He is leading a charmed life and just maybe on his way to spinning gold.
U.S. goaltender Ryan Miller
looked on helplessly as a shot by Sandy Jeannin slipped past him in the third period of the Americans' quarterfinal with Switzerland. Miller flailed at the puck with his stick but didn't connect.
The game appeared headed to a 1-1 tie. But the puck nailed the inside of the far post and caromed back from where it came.
Threat over. Soon, game over. The U.S. was in its first Olympics semifinal since 2002.
"I still don't know what happened," Miller said Wednesday after the Americans won 2-0 on two goals by Zach Parise, one a last-second shot into an empty net.
"Impossible shot from his angle -- or great shot. I spun around. He kind of shot it from right on the goal line. I was kind of concerned about it."
The U.S., playing the role of unlikely favorites three days after upsetting the Canadians, was mired in a scoreless draw for two-plus periods. The confidence that had soared after stunning Canada were ebbing.
"We were close to getting frustrated," said Miller, an All-Star with the Buffalo Sabres in 2007. "But we held tight."
Miller was the glue.
Sure, he faced only 19 shots. But from front line to back, the Americans say their 29-year-old goalie from East Lansing, Mich., is a big reason why this team hasn't panicked on hockey's biggest stage the last two weeks.

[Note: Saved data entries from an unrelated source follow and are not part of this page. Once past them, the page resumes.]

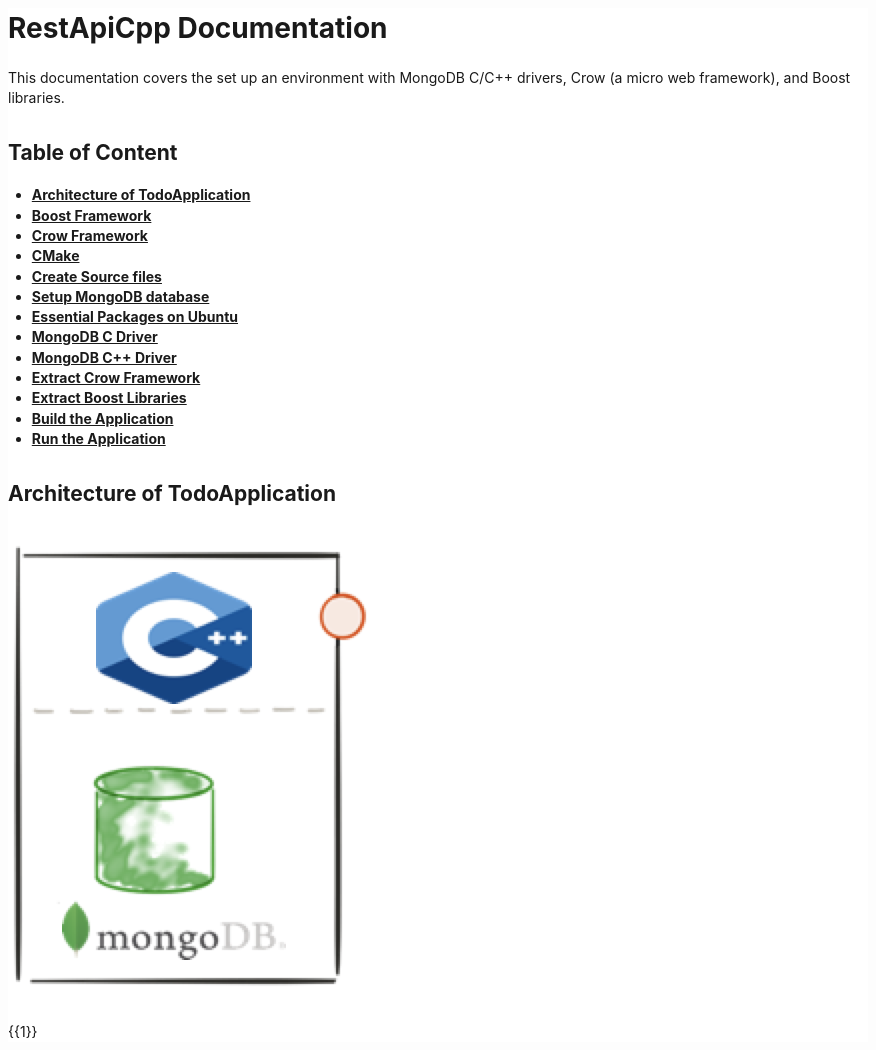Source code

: # RestApiCpp Documentation

This documentation covers the set up an environment with MongoDB C/C++ drivers, Crow (a micro web framework), and Boost libraries.

## **Table of Content**

* [**Architecture of TodoApplication**](#architecture-of-todoapplication)
* [**Boost Framework**](#boost-framework)
* [**Crow Framework**](#crow-framework)
* [**CMake**](#cmake)
* [**Create Source files**](#create-source-files)
* [**Setup MongoDB database**](#setup-mongodb-database)
* [**Essential Packages on Ubuntu**](#essential-packages-on-ubuntu)
* [**MongoDB C Driver**](#mongodb-c-driver)
* [**MongoDB C++ Driver**](#mongodb-c++-driver)
* [**Extract Crow Framework**](#extract-crow-framework)
* [**Extract Boost Libraries**](#extract-boost-libraries)
* [**Build the Application**](#build-the-application)
* [**Run the Application**](#run-the-application)

## **Architecture of TodoApplication**

![image](image.png)

{{1}}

When the U.S. looked frazzled while scrambling through the first minutes against Switzerland, Miller soothed them.
Just over three minutes into the game, he coolly threw out his blocker to deny Julien Sprunger's drive from the slot after a bad giveaway by the Americans in their own zone.
Less than a minutes later, he threw a shoulder out to stop Raffaele Sannitz's rising shot, again from the slot when the U.S. defense was caught out of position.
And then, with his team clinging to its 1-0 with seven minutes remaining, Miller gloved a cannon-blast of a shot from Luca Sbisa, who was left dangerously open in the faceoff circle.
After each of those saves, Miller had no expression. Just doing his job.
His only reaction came early in the third period. He was drilled in the stomach with the puck while stopping yet another Swiss drive.
He bent over and was trying to catch his breath when he got a second stroke of luck -- extended stoppage to clean the ice. After a few minutes, Miller resumed what's been his normal business in Vancouver.
He had 42 saves against Canada. He has allowed just five goals in four games, and only two of those have come at even strength. He also has quietly moved this team within two wins of gold.
"I expected the Swiss to counterattack every once in a while," U.S. coach Ron Wilson said. "But with a goalie like Ryan Miller
... you expect big saves. And we got them."